This doesn't make sense to me.  IIUC, you're using the index of the loop
header in the RPOT of the function.  Even without irreducible control
flow, this adds quadratic memory usage (scales with the number of blocks times
the number of loops, and there can be as many loops as there are blocks
in the worst case).

I think you have two options:

  - Force the size of the `BackedgeMass` vector to be exactly
    `NumHeaders`.  In this code, do a binary search through the range
    between `NodeList.begin()` and `NodeList.begin() + NumHeaders` to
    find the index of the header in `NodeList`, and use the same index
    for `BackedgeMass`.  This will have logarithmic runtime cost in the
    number of loop headers (locally), and linear memory requirements
    overall.
  - Use a `SmallDenseMap<BlockNode, BlockMass, 2>`.

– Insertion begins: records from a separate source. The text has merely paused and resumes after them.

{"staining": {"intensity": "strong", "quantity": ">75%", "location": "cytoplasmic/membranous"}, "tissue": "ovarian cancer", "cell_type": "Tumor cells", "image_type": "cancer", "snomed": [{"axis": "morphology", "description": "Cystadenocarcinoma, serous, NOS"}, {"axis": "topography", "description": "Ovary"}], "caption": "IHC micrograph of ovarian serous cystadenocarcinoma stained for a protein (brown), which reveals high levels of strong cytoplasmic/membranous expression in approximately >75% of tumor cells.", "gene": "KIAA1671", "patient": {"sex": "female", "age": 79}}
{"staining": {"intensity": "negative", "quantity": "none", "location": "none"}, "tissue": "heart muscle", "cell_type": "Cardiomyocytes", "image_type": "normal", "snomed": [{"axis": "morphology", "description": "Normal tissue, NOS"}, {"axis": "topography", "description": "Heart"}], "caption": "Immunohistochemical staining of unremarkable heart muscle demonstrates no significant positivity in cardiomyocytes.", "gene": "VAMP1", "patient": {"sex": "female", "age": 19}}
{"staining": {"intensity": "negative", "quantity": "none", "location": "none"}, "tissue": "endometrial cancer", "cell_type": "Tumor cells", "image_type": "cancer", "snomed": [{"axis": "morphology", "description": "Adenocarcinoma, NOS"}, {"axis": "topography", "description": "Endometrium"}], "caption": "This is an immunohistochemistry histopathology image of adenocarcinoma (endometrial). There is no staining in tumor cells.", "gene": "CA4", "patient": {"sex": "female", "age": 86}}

I prefer the former approach, unless you have some reason against it?

Either way, you should encapsulate this logic (including the line that
follows) in a call to `OuterLoop`, e.g.
`LoopData::addBackedgeMass(BlockNode,BlockMass)`.

> +      OuterLoop->BackedgeMass[W.TargetNode.Index] += Taken;
> +      DEBUG(debugAssign(W.TargetNode, Taken, "back"));
>        continue;
>      }
>  
> @@ -713,10 +718,56 @@
>  void
>  BlockFrequencyInfoImplBase::updateLoopWithIrreducible(LoopData &OuterLoop) {
>    OuterLoop.Exits.clear();
> -  OuterLoop.BackedgeMass = BlockMass::getEmpty();
> +  OuterLoop.BackedgeMass.clear();
>    auto O = OuterLoop.Nodes.begin() + 1;
>    for (auto I = O, E = OuterLoop.Nodes.end(); I != E; ++I)
>      if (!Working[I->Index].isPackaged())
>        *O++ = *I;
>    OuterLoop.Nodes.erase(O, OuterLoop.Nodes.end());
>  }
> +
> +void BlockFrequencyInfoImplBase::adjustLoopHeaderMass(LoopData &Loop) {
> +  assert(Loop.isIrreducible() && "this only makes sense on irreducible loops");
> +
> +  // Since the loop has more than one header block, the mass flowing back into
> +  // each header will be different. Adjust the mass in each header loop to
> +  // reflect the masses flowing through back edges.
> +  //
> +  // To do this, we distribute the initial mass using the backedge masses
> +  // as weights for the distribution.
> +  BlockMass LoopMass = BlockMass::getFull();
> +  Distribution Dist;
> +
> +  DEBUG(dbgs() << "adjust-loop-header-mass:\n");
> +  for (uint32_t H = 0; H < Loop.NumHeaders; ++H) {
> +    auto &HeaderNode = Loop.Nodes[H];
> +    auto &BackedgeMass = Loop.BackedgeMass[HeaderNode.Index];
> +    DEBUG(dbgs() << " - Add back edge mass for node "
> +                 << getBlockName(HeaderNode) << ": " << BackedgeMass << "\n");
> +    Dist.addLocal(HeaderNode, BackedgeMass.getMass());
> +  }
> +
> +  DitheringDistributer D(Dist, LoopMass);
> +
> +#ifndef NDEBUG
> +  auto debugAssign = [&](const BlockNode &T, const BlockMass &M,
> +                         const char *Desc) {
> +    dbgs() << "  => assign " << M << " (" << D.RemMass << ")";
> +    if (Desc)
> +      dbgs() << " [" << Desc << "]";
> +    if (T.isValid())
> +      dbgs() << " to " << getBlockName(T);
> +    dbgs() << "\n";
> +  };
> +  (void)debugAssign;

Looks like this has been duplicated.  Can it be moved to a `static`
function?

> +#endif
> +
> +  DEBUG(dbgs() << " Distribute loop mass " << LoopMass
> +               << " to headers using above weights\n");
> +  for (const Weight &W : Dist.Weights) {
> +    BlockMass Taken = D.takeMass(W.Amount);
> +    assert(W.Type == Weight::Local && "all weights should be local");
> +    Working[W.TargetNode.Index].getMass() = Taken;
> +    DEBUG(debugAssign(W.TargetNode, Taken, nullptr));
> +  }

The way `Distribution` and `DitheringDistributer` work together is
pretty heavy for what you're doing here (e.g., with the local vs.
backedge vs. exit distinction).  Moreover, I think the simple behaviour
needed here would be useful outside of BFI.  Do you have any ideas for
how to restructure those classes and/or factor out the common logic?

> +}